10-year Experience With Laparoscopic Pancreatic Surgery by A Single Surgeon: A Challenge of Minimizing Postoperative Pancreatic Fistula

Takeyuki Misawa, MD, PhD, FACS1, Shuichi Fujioka, MD1, Ryota Saito, MD1, Hiroaki Kitamura, MD1, Takeshi Gocho, MD2, Tadashi Akiba, MD, FACS1, Katsuhiko Yanaga, MD, FACS2. 1Jikei University Kashiwa Hospital, 2The Jikei University Hospital

Aims: To demonstrate our experiences, technical refinements, and clinical results of laparoscopic pancreatectomy (LP) including distal pancreatectomy with splenectomy (DP), spleen-preserving distal pancreatectomy (SpDP), enucleation, central pancreatectomy (CP), and single-incision laparoscopic surgery (SILS).
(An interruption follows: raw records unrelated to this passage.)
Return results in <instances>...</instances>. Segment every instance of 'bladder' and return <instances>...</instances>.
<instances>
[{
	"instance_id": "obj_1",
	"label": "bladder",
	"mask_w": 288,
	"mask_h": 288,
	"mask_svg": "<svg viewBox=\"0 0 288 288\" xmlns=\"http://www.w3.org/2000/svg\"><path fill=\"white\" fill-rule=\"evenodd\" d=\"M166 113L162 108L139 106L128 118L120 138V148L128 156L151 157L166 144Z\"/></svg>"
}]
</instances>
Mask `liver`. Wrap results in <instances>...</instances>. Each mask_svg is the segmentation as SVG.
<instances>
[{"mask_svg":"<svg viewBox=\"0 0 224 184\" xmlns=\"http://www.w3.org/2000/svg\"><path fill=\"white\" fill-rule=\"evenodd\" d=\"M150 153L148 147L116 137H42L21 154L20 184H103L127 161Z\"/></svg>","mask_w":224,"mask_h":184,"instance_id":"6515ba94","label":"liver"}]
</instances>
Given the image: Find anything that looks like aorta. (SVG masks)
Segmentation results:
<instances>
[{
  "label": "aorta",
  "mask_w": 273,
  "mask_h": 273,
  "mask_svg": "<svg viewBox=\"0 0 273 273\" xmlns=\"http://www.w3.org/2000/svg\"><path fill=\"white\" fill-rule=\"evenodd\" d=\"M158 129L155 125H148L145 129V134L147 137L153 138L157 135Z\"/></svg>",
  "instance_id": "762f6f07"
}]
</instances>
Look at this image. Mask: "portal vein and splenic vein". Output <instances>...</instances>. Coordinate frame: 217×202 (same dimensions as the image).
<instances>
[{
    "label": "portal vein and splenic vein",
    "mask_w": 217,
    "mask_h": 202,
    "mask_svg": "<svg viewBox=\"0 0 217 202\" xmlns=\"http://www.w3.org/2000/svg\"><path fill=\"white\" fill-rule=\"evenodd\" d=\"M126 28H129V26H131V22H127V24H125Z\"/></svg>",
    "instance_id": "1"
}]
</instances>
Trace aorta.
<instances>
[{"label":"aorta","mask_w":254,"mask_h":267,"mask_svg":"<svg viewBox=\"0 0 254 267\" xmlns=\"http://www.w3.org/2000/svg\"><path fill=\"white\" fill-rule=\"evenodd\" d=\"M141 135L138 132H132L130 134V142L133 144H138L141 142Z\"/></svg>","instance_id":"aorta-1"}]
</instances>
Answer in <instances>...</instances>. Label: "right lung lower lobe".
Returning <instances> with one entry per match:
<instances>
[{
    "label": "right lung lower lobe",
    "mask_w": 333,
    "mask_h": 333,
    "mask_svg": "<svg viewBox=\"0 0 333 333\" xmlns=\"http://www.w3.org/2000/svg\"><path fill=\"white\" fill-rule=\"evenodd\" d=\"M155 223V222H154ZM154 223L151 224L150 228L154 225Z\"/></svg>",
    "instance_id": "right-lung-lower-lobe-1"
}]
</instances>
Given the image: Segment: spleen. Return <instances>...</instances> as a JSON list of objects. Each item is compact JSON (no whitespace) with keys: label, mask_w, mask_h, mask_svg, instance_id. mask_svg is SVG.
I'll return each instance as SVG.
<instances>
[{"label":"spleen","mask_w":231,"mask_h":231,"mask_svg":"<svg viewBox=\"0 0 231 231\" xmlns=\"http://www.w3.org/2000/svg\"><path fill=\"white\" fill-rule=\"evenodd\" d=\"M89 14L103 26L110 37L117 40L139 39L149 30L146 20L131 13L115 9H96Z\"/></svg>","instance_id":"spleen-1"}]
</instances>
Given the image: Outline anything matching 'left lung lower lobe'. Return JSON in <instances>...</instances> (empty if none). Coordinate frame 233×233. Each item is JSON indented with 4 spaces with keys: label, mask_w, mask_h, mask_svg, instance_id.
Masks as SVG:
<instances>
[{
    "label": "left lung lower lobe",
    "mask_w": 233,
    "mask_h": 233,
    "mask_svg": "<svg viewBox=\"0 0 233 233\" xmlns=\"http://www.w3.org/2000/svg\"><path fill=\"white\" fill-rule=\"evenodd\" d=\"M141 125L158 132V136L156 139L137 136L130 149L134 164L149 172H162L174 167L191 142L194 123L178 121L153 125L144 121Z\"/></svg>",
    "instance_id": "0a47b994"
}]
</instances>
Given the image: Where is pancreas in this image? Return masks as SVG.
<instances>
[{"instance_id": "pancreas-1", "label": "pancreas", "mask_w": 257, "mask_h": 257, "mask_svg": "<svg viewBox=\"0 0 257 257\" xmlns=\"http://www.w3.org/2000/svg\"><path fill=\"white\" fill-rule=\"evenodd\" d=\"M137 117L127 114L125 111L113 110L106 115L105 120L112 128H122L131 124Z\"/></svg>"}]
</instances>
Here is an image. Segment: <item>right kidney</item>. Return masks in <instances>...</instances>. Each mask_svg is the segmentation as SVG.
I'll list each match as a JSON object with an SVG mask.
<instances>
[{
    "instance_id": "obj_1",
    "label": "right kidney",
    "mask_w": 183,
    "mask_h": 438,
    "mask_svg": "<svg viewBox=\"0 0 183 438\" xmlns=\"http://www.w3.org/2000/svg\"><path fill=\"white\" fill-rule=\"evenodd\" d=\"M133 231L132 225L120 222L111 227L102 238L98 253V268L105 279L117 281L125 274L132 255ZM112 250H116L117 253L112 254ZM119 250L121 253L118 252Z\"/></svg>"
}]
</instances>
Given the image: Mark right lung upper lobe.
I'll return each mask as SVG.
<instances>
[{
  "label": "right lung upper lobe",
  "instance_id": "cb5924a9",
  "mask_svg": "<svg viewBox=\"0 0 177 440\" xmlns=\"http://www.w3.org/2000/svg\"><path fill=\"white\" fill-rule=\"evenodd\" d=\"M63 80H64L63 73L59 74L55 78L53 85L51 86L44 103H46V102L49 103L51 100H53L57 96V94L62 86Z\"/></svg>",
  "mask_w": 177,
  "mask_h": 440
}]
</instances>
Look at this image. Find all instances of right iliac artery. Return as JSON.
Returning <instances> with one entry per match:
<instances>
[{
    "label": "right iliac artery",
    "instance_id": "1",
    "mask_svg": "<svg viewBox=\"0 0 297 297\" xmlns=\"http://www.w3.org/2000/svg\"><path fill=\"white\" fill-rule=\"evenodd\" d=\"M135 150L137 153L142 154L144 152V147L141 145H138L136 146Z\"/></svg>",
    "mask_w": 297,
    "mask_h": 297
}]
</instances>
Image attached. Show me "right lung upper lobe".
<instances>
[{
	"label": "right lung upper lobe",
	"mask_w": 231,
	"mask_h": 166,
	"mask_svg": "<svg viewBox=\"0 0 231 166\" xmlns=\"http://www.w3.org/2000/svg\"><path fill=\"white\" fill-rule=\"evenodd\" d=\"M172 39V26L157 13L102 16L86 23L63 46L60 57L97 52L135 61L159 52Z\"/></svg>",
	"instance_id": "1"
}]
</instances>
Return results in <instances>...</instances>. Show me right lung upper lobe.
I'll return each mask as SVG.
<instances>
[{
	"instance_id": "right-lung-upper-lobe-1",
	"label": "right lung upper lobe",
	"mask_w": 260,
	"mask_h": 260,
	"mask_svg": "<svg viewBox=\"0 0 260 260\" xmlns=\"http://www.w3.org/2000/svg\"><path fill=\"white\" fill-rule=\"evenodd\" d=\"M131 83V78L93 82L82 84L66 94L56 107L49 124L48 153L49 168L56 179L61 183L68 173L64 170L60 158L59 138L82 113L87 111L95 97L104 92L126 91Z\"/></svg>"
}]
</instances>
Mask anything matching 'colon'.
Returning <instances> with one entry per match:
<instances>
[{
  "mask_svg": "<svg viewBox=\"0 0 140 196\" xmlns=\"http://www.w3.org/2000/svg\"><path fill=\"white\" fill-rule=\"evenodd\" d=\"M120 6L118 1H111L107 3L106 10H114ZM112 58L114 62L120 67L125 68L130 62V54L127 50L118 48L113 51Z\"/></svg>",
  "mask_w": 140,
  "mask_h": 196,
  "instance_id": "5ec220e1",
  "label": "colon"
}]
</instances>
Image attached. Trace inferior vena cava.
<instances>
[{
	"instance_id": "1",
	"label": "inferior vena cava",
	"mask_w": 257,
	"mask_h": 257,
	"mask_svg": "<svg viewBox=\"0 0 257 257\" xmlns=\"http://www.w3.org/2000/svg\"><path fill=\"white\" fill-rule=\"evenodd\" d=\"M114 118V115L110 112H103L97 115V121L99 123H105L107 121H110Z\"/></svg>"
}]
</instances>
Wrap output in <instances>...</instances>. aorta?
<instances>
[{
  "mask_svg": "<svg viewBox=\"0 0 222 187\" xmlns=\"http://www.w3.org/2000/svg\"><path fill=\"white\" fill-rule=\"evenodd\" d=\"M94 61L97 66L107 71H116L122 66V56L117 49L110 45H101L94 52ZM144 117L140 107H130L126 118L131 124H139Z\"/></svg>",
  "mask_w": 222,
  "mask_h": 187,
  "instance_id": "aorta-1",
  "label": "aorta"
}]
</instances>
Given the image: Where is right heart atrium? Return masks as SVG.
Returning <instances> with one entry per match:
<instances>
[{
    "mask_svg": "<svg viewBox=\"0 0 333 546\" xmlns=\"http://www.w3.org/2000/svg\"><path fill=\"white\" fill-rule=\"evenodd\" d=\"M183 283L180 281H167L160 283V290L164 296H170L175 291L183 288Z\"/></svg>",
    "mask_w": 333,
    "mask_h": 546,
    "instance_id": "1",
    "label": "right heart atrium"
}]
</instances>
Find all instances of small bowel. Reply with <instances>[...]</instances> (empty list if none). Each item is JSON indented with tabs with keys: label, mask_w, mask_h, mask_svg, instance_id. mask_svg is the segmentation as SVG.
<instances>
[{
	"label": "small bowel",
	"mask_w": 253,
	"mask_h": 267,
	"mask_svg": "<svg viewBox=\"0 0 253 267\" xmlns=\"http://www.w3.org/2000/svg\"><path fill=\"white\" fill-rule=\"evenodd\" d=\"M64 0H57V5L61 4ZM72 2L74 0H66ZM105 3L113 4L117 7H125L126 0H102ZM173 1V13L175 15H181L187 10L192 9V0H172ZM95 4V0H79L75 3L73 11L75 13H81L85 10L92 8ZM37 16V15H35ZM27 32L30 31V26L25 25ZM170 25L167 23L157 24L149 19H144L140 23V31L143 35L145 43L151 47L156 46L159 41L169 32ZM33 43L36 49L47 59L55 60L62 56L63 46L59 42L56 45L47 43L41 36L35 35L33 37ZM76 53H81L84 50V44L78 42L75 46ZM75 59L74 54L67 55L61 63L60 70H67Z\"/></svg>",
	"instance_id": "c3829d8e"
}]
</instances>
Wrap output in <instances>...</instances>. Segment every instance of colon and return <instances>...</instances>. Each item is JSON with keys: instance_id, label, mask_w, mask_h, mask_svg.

Patients: From May 2005 to April 2015, we performed a total of 70 laparoscopic pancreatectomies (DP in 36, SpDP in 26, enucleation in 6, CP in 2). Indications were benign/low-malignant lesions including mucinous cystic neoplasm (MCN), neuroendocrine tumor (NET), intraductal papillary mucinous neoplasm (IPMN), serous cystic neoplasm, solid and pseudopapillary tumor (SPT), non-neoplastic pancreatic cyst, and splenic diseases.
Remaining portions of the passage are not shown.